| PAGE EXCERPT |
--------
The ultimate promise of AI agents in software development is autonomy. We want to be able to hand off a task and have the agent execute it reliably. However, in my recent experiments with AI-driven code generation, I’ve hit a recurring roadblock: The Context Wall.
My goal is to make the agent run as automatically as possible. Unfortunately, as the documentation and necessary context for a specific task grow, reliability drops. The documentation simply becomes too large to be reliably injected into the context for related questions, leading to sub-optimal code generation and shallow analysis.
The Complexity of Maturity
This problem is magnified because rsyslog is not a typical modern web app. It is a mature C project where some code and interfaces have evolved over decades. We have strict policies on compatibility and thread safety that don’t always align with modern “clean slate” coding trends.
For an AI agent, this is a nightmare scenario. It’s not enough to just “know C”; the agent needs to understand years of architectural decisions and specific interface constraints that exist for good historical reasons. When the context window is flooded, the agent tends to hallucinate “modern” solutions that are technically valid C code but functionally broken within rsyslog’s ecosystem.
The “Hint Prompt” Workaround
Currently, I can cure these hallucinations by providing human help via “hint prompts.” While this works, it defeats the purpose. If I have to constantly guide the agent through the documentation I already provided, we aren’t achieving automation; we are just shifting the manual labor from writing code to writing prompts.
Observations from the Field
I have observed this behavior across several major tools, though the transparency of why it happens varies.
- ChatGPT Codex and GitHub Copilot: I have seen this clearly by following their reasoning steps and shown actions. It is distinct and observable when they drop context or fail to parse the relevant section of the documentation. Interestingly, while both are most probably driven by a very similiar engine, they behave somewhat different (even if using the same openai model).
- Google Jules: The same seems to happen here, but the interface is less transparent, making it harder to pinpoint exactly where the reasoning fails compared to the others.
- Google Antigravity: I have also begun to use this. It seems promising after some hours of use, and offers better insight into file access than Jules, but strict rate limits are currently preventing a full evaluation.
A concerning pattern: From my testing, it looks like the agents are surprisingly stingy with files. It appears that the number of files automatically included in the context is often smaller than I expected. I do not yet know exactly what causes this—whether it’s an intentional token-saving strategy or a retrieval failure—but the result is that critical policy files are often skipped.
--------
| RECORDED INFORMATION |
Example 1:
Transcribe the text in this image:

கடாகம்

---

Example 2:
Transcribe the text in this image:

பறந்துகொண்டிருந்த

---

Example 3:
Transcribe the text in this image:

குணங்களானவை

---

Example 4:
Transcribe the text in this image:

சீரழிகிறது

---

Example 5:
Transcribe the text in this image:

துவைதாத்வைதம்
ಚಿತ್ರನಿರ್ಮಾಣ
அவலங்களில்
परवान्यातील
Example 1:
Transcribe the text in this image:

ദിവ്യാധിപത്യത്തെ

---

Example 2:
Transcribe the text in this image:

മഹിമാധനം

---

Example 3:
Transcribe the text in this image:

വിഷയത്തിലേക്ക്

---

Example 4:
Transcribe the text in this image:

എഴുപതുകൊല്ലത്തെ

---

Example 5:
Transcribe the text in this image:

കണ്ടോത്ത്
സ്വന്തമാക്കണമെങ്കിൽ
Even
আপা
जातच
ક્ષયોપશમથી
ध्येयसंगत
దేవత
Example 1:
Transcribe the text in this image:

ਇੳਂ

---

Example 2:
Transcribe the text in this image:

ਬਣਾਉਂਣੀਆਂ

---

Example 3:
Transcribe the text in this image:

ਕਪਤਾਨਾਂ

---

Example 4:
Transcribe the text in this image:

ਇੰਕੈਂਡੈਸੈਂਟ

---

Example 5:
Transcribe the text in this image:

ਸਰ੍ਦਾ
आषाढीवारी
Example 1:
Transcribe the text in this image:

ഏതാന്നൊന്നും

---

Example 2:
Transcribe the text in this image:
--------
| EXPLORE THE MATERIAL |
**1)** Translate this sentence from the essay on AI coding agents into Spanish: "It is a mature C project where some code and interfaces have evolved over decades."
**2)** Extend the essay on AI coding agents, picking up after its final sentence.
The material comes from a separate source.

| YOUR WRITTEN ANSWERS |
**1)** Es un proyecto maduro en C en el que parte del código y de las interfaces ha evolucionado a lo largo de décadas.

**2)**
I have not yet used Cursor. I suspect it might handle this better (it supports RAG-like constructs like @docs), but I want to avoid locking into a single vendor for now.
Next Steps: Refactoring Agent Docs
IMHO, one root problem is that many code agents do not have a robust RAG-type system for agent instructions or meta-information, nor the infrastructure to reliably call it.
As a continuous side-activity, I will try to refactor the rsyslog agent doc files. My goal is to check how much is possible within the bounds of the current systems by simply improving the data structure. I want to see if breaking down our massive documentation into “AI-friendly” chunks can trick these agents into retrieving the right policies automatically, without needing manual hint prompts or “Poor Man’s RAG” scripts.
Science Summary: Why this (probably) happens
For the technically curious, what I am observing likely intersects with two concepts in current Computer Science research:
1. Context Pruning (Hypothesis) Modern agents often use heuristics to manage their “Token Budget.” It is possible that the agents are performing a Reranking step—scanning available files and discarding those that don’t meet a strict relevance threshold. A policy file that doesn’t strictly match the user’s keywords might be “pruned” before the model even sees it.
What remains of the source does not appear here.